● Tarefa a cumprir
Você pode continuar a resenha sobre o álbum Ascension, do Paradise Lost, a partir da última frase apresentada?

● Trecho fornecido
========================================================================
Poucas bandas conseguiram atravessar três décadas de metal extremo, mudanças de cena e transformações tecnológicas sem diluir completamente a própria identidade. O Paradise Lost é uma dessas exceções. Em Ascension (2025), seu 17º álbum de estúdio, o grupo não apenas reafirma essa identidade como demonstra um entendimento raro de seus próprios limites e, principalmente, de suas forças.
Lançado pela Nuclear Blast, o álbum se insere diretamente na fase mais coesa da discografia recente da banda, iniciada com The Plague Within (2015). Desde então, o Paradise Lost vem operando em um território muito específico: a síntese entre o peso do doom/death inicial e a sofisticação melódica adquirida nos anos 1990, sem recaídas nos excessos eletrônicos ou industriais que marcaram parte da produção dos anos 2000. Ascension aprofunda essa equação, mas o faz de maneira menos agressiva e mais contemplativa do que seus antecessores imediatos.
========================================================================
(Trechos de um conjunto de dados)
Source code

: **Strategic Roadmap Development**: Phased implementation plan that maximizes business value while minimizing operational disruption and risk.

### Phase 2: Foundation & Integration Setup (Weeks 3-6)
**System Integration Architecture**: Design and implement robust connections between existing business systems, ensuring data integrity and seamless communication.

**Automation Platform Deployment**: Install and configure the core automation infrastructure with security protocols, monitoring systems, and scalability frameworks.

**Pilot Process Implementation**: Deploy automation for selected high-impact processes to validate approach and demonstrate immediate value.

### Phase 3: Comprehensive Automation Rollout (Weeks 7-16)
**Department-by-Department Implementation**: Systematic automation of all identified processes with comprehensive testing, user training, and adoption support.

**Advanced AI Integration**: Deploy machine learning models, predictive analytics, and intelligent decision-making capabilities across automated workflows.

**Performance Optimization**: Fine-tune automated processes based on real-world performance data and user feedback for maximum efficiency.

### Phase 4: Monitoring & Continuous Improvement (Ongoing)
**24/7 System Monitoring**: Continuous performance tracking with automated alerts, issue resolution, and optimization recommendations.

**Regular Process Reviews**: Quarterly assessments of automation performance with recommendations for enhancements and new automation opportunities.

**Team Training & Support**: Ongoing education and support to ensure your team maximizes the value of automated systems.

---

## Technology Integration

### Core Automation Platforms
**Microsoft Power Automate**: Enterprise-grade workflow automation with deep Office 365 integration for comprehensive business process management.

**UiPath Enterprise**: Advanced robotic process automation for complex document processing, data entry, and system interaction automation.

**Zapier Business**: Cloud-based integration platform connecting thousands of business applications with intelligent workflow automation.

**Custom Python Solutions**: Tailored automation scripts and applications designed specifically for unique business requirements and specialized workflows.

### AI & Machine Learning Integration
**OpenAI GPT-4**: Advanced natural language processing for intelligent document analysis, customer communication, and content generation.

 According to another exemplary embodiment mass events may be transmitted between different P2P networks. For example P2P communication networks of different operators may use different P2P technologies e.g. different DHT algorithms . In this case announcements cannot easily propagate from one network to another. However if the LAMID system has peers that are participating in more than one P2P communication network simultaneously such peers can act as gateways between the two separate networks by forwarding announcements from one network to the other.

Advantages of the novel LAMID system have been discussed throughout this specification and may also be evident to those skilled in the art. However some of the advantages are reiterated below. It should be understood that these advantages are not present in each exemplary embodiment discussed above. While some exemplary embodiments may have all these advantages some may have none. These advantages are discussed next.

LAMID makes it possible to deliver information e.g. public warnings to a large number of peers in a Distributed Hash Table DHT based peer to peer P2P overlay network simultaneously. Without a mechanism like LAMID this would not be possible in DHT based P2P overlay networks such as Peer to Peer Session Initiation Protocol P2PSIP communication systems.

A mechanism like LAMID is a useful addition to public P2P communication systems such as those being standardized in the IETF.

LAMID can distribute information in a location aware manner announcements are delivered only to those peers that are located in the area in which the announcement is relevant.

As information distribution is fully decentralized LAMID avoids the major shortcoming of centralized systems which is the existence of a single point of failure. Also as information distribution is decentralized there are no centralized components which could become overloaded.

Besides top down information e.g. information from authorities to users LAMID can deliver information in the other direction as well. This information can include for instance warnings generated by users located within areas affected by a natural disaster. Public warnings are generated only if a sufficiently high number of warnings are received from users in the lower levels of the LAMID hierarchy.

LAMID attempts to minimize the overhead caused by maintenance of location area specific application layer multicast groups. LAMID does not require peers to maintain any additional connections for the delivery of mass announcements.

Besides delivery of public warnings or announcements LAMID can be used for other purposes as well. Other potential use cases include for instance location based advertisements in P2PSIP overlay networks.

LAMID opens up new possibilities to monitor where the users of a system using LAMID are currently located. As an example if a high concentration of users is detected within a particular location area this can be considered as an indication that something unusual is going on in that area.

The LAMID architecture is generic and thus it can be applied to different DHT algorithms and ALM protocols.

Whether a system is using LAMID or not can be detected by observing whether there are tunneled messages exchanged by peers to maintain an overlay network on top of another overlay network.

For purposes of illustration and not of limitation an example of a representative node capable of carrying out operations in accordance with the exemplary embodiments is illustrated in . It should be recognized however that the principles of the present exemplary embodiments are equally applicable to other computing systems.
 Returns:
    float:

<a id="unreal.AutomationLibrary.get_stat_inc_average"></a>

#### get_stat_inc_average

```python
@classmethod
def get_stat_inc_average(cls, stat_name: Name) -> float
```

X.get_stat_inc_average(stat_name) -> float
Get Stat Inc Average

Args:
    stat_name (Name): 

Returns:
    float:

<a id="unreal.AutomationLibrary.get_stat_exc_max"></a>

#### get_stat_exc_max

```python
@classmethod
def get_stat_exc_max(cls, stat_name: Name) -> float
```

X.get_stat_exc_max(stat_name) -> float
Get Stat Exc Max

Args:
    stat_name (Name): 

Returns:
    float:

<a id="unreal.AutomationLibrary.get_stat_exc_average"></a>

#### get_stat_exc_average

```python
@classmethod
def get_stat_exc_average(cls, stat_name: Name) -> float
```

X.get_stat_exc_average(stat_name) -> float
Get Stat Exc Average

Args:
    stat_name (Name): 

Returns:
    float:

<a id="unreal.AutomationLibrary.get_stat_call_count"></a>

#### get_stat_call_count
========================================================================
● Resposta ao exercício
A produção de Greg Mackintosh é central para essa leitura. As guitarras não são apenas veículos de peso, mas também instrumentos narrativos. Os riffs carregam uma função estrutural, criando tensão e resolução dentro das músicas, enquanto as linhas melódicas surgem quase sempre como contraponto emocional, nunca como ornamento gratuito. O resultado é um álbum que exige escuta atenta não pelo virtuosismo, mas pela forma como as camadas sonoras se organizam e se revelam aos poucos.
Nick Holmes, por sua vez, entrega uma de suas performances mais equilibradas dos últimos anos. O vocalista parece completamente confortável transitando entre o gutural controlado e o vocal limpo grave, sem que um soe forçado ou artificial. Diferente de discos em que a agressividade vocal funcionava como choque, aqui ela é usada com parcimônia, quase como ferramenta dramática. Isso reforça o caráter introspectivo do álbum, que trabalha mais com atmosferas densas do que com impacto imediato.
Faixas como “Serpent on the Cross” e “Tyrants Serenade” funcionam como pontos de ancoragem do disco. São músicas que condensam bem o espírito de Ascension: riffs sólidos, andamento médio, refrões melancólicos e uma sensação constante de peso emocional. Não se trata de agressividade explosiva, mas de um peso arrastado, quase opressivo, herança direta do doom metal que sempre esteve no DNA da banda. O nível se mantém altíssimo em “Salvation” e “Silence Like the Grave”.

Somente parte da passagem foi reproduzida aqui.